» **Exercise text**
╔══
Literature DB >> 22997248

Anchored p90 ribosomal S6 kinase 3 is required for cardiac myocyte hypertrophy.

Jinliang Li1, Michael D Kritzer, Jennifer J Carlisle Michel, Andrew Le, Hrishikesh Thakur, Marjorie Gayanilo, Catherine L Passariello, Alejandra Negro, Joshua B Danial, Behzad Oskouei, Michael Sanders, Joshua M Hare, Andre Hanauer, Kimberly Dodge-Kafka, Michael S Kapiloff.   

Abstract

RATIONALE: Cardiac myocyte hypertrophy is the main compensatory response to chronic stress on the heart. p90 ribosomal S6 kinase (RSK) family members are effectors for extracellular signal-regulated kinases that induce myocyte growth. Although increased RSK activity has been observed in stressed myocytes, the functions of individual RSK family members have remained poorly defined, despite being potential therapeutic targets for cardiac disease.
╚══
» **Problem set**
a - Reproduce the RSK3 abstract from "Literature DB >>" up to and including "Michael S Kapiloff.", swapping "p90 ribosomal S6 kinase" for "90 kDa ribosomal S6 kinase".
b - Finish out the RSK3 abstract by writing the next part after its final sentence.

Stored items from a collection:
╔══
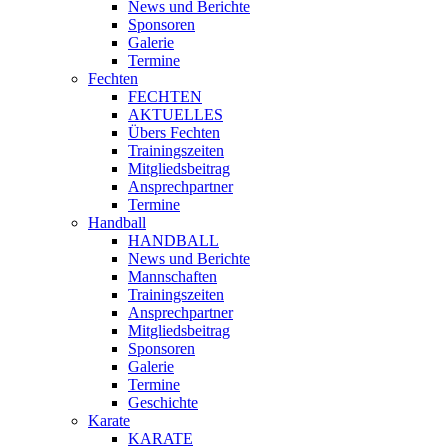
News und Berichte
Sponsoren
Galerie
Termine
Fechten
FECHTEN
AKTUELLES
Übers Fechten
Trainingszeiten
Mitgliedsbeitrag
Ansprechpartner
Termine
Handball
HANDBALL
News und Berichte
Mannschaften
Trainingszeiten
Ansprechpartner
Mitgliedsbeitrag
Sponsoren
Galerie
Termine
Geschichte
Karate
KARATE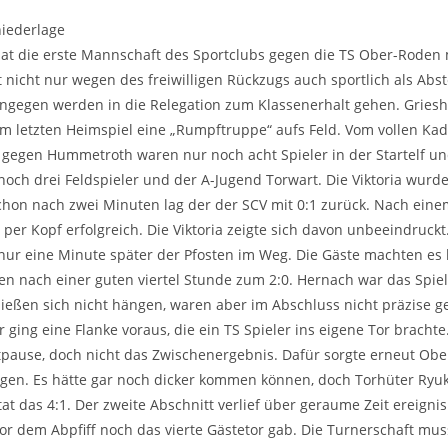
niederlage
hat die erste Mannschaft des Sportclubs gegen die TS Ober-Roden m
 nicht nur wegen des freiwilligen Rückzugs auch sportlich als Abste
ngegen werden in die Relegation zum Klassenerhalt gehen. Griesh
im letzten Heimspiel eine „Rumpftruppe“ aufs Feld. Vom vollen Ka
l gegen Hummetroth waren nur noch acht Spieler in der Startelf u
och drei Feldspieler und der A-Jugend Torwart. Die Viktoria wurde
Schon nach zwei Minuten lag der der SCV mit 0:1 zurück. Nach eine
 per Kopf erfolgreich. Die Viktoria zeigte sich davon unbeeindruckt
nur eine Minute später der Pfosten im Weg. Die Gäste machten es
en nach einer guten viertel Stunde zum 2:0. Hernach war das Spie
 ließen sich nicht hängen, waren aber im Abschluss nicht präzise 
r ging eine Flanke voraus, die ein TS Spieler ins eigene Tor brachte
tpause, doch nicht das Zwischenergebnis. Dafür sorgte erneut Obe
gen. Es hätte gar noch dicker kommen können, doch Torhüter Ryuk
tat das 4:1. Der zweite Abschnitt verlief über geraume Zeit ereignis
r dem Abpfiff noch das vierte Gästetor gab. Die Turnerschaft mus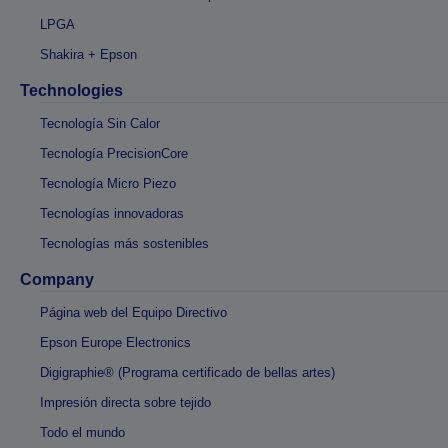
LPGA
Shakira + Epson
Technologies
Tecnología Sin Calor
Tecnología PrecisionCore
Tecnología Micro Piezo
Tecnologías innovadoras
Tecnologías más sostenibles
Company
Página web del Equipo Directivo
Epson Europe Electronics
Digigraphie® (Programa certificado de bellas artes)
Impresión directa sobre tejido
Todo el mundo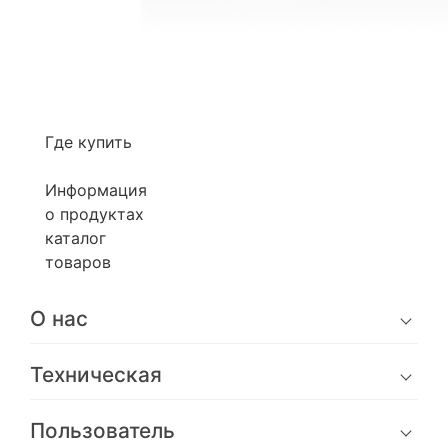
Где купить
Информация
о продуктах
каталог
товаров
О нас
Техническая
Пользователь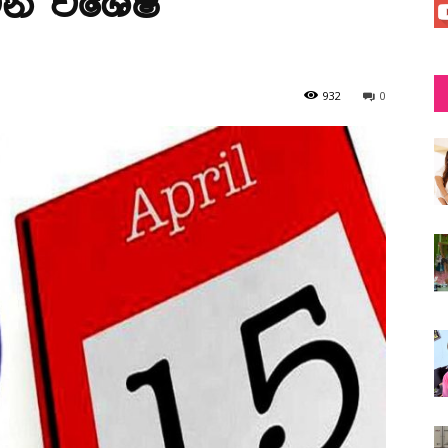
න් විශේෂ
932
0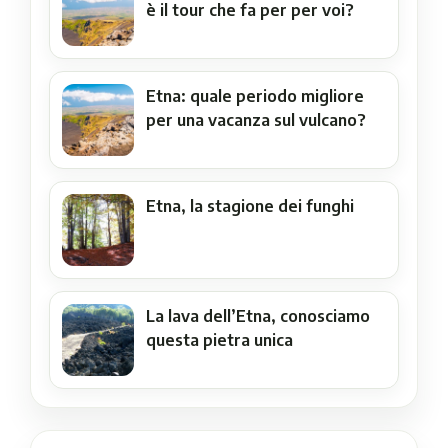
è il tour che fa per per voi?
Etna: quale periodo migliore
per una vacanza sul vulcano?
Etna, la stagione dei funghi
La lava dell’Etna, conosciamo
questa pietra unica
╚══
» **Your responses**
a -
Literature DB >> 22997248

Anchored 90 kDa ribosomal S6 kinase 3 is required for cardiac myocyte hypertrophy.

Jinliang Li1, Michael D Kritzer, Jennifer J Carlisle Michel, Andrew Le, Hrishikesh Thakur, Marjorie Gayanilo, Catherine L Passariello, Alejandra Negro, Joshua B Danial, Behzad Oskouei, Michael Sanders, Joshua M Hare, Andre Hanauer, Kimberly Dodge-Kafka, Michael S Kapiloff.

b -
OBJECTIVE: To demonstrate that type 3 RSK (RSK3) is required for cardiac myocyte hypertrophy. METHODS AND
RESULTS: RSK3 contains a unique N-terminal domain that is not conserved in other RSK family members. We show that this domain mediates the regulated binding of RSK3 to the muscle A-kinase anchoring protein scaffold, defining a novel kinase anchoring event. Disruption of both RSK3 expression using RNA interference and RSK3 anchoring using a competing muscle A-kinase anchoring protein peptide inhibited the hypertrophy of cultured myocytes. In vivo, RSK3 gene deletion in the mouse attenuated the concentric myocyte hypertrophy induced by pressure overload and catecholamine infusion.
CONCLUSIONS: Taken together, these data demonstrate that anchored RSK3 transduces signals that modulate pathologic myocyte growth. Targeting of signaling complexes that contain select kinase isoforms should provide an approach for the specific inhibition of cardiac myocyte hypertrophy and for the development of novel strategies for the prevention and treatment of heart failure.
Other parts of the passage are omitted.